_TASKS TO CARRY OUT:_
1: Answer these questions from the kernel.h code below, one line each:
(a) Which header file does it include?
(b) What are the first and last members of struct trap_frame?
(c) What instruction does the READ_CSR macro use to read the register?
2: Say whether each statement agrees with the kernel.h code below, answering yes or no and quoting the deciding words:
(a) struct trap_frame is declared with the packed attribute.
(b) Inside READ_CSR, the variable __tmp is declared as uint32_t.
(c) In struct trap_frame, the member right after a7 is s0.

*** TEXT SECTION Section Begins ***

Let's define the various macros used here in `kernel.h:

kernel.h
c
#include "common.h"

struct trap_frame {
    uint32_t ra;
    uint32_t gp;
    uint32_t tp;
    uint32_t t0;
    uint32_t t1;
    uint32_t t2;
    uint32_t t3;
    uint32_t t4;
    uint32_t t5;
    uint32_t t6;
    uint32_t a0;
    uint32_t a1;
    uint32_t a2;
    uint32_t a3;
    uint32_t a4;
    uint32_t a5;
    uint32_t a6;
    uint32_t a7;
    uint32_t s0;
    uint32_t s1;
    uint32_t s2;
    uint32_t s3;
    uint32_t s4;
    uint32_t s5;
    uint32_t s6;
    uint32_t s7;
    uint32_t s8;
    uint32_t s9;
    uint32_t s10;
    uint32_t s11;
    uint32_t sp;
} __attribute__((packed));

#define READ_CSR(reg)                                                          \
    ({                                                                         \
        unsigned long __tmp;                                                   \
        __asm__ __volatile__("csrr %0, " #reg : "=r"(__tmp));                  \
        __tmp;                                                                 \
    })

*** TEXT SECTION Section Ends ***
*** RECORDS SHOWN Section Begins ***

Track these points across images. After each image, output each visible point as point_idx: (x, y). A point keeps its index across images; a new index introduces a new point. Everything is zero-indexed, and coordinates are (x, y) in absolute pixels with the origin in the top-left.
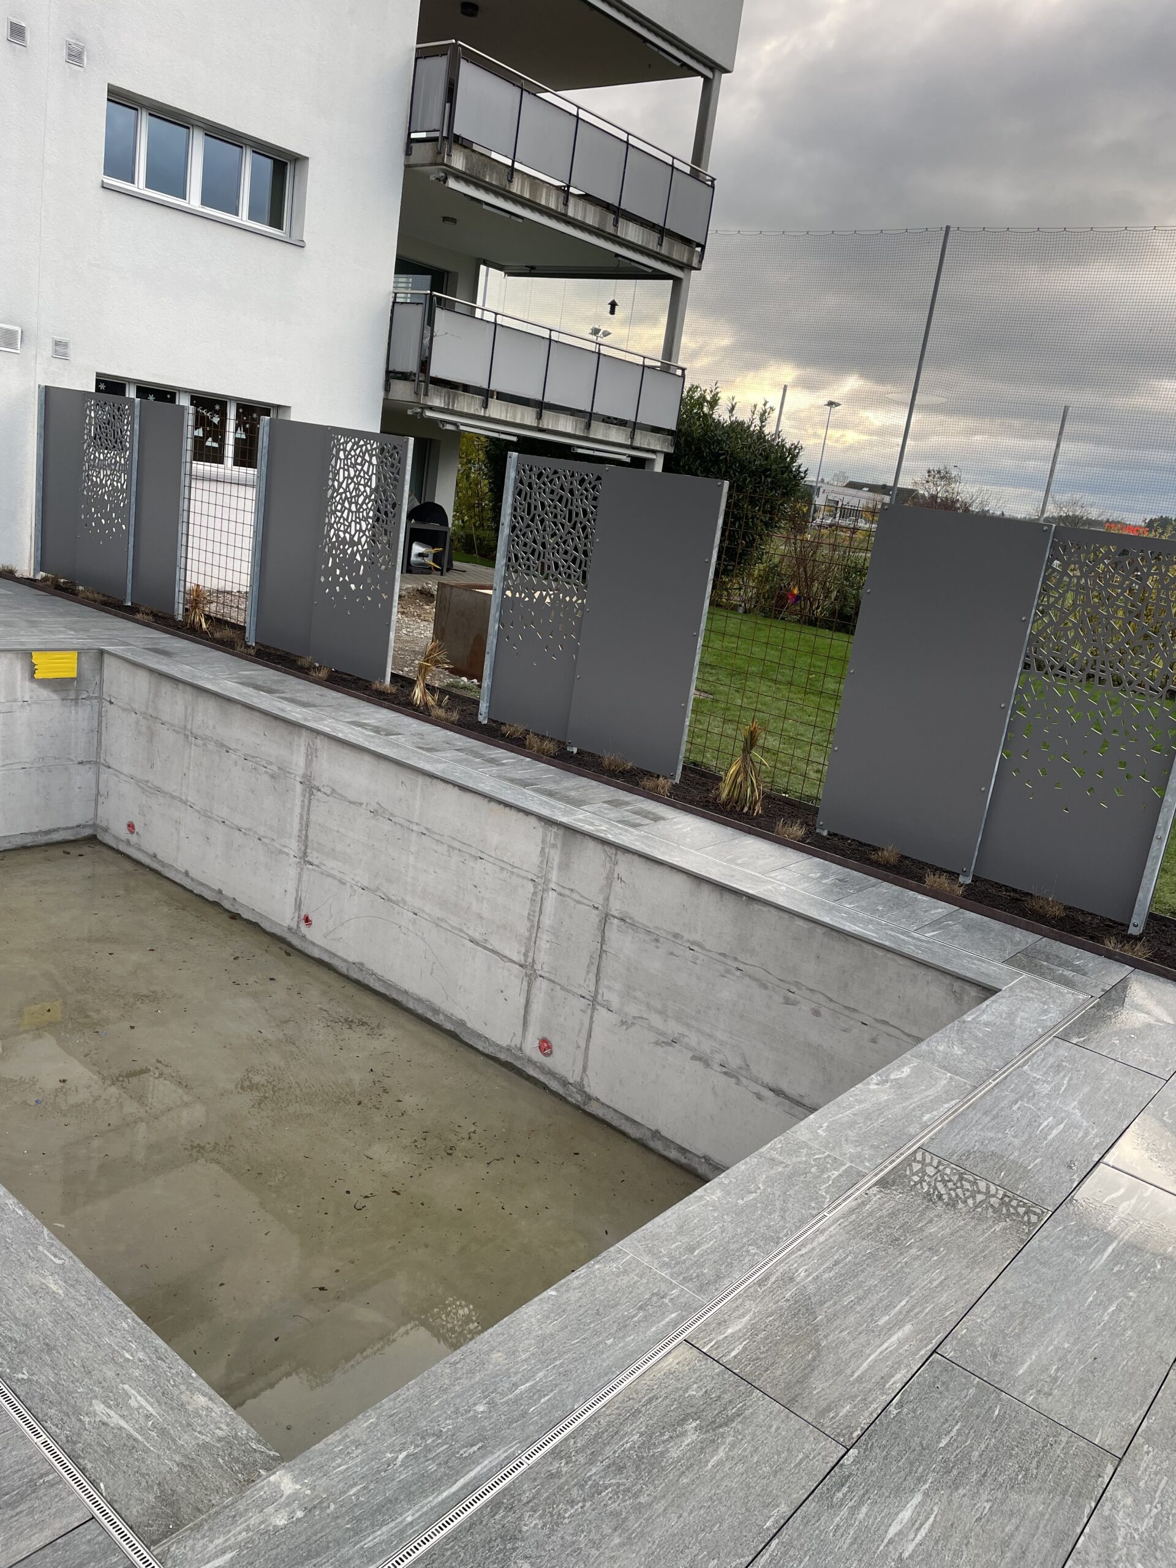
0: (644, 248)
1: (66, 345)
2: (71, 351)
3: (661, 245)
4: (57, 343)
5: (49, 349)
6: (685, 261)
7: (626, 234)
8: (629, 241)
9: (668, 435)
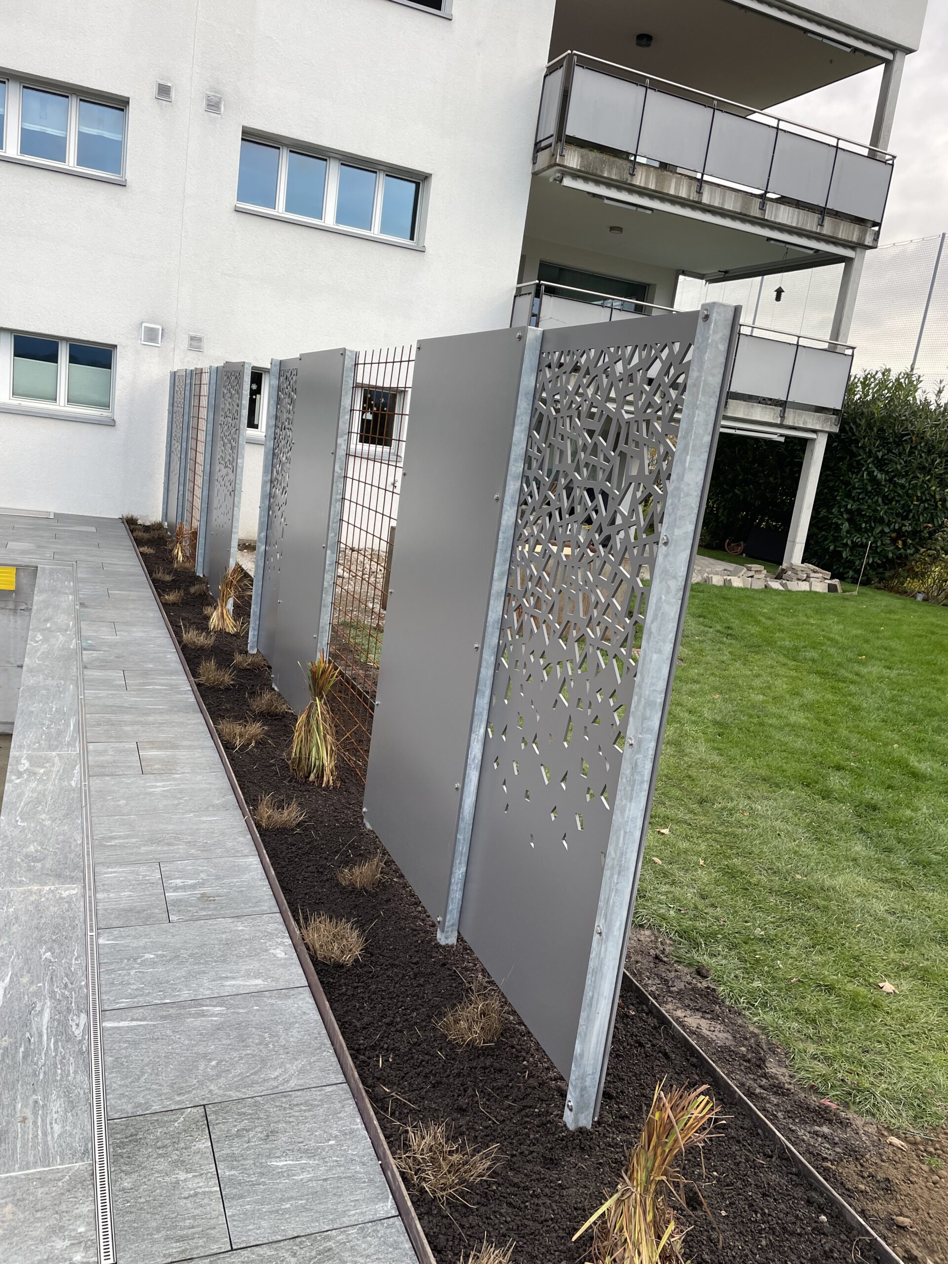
0: (800, 229)
1: (200, 340)
2: (205, 345)
3: (822, 225)
4: (192, 338)
5: (185, 343)
6: (855, 239)
7: (776, 216)
8: (779, 224)
9: (834, 414)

*** RECORDS SHOWN Section Ends ***

_ANSWERS FOR THIS EXERCISE:_
1:
(a) "common.h"
(b) The first member is ra and the last is sp.
(c) csrr

2:
(a) Yes: "} __attribute__((packed));"
(b) No: "unsigned long __tmp;"
(c) Yes: "uint32_t a7;" is followed by "uint32_t s0;"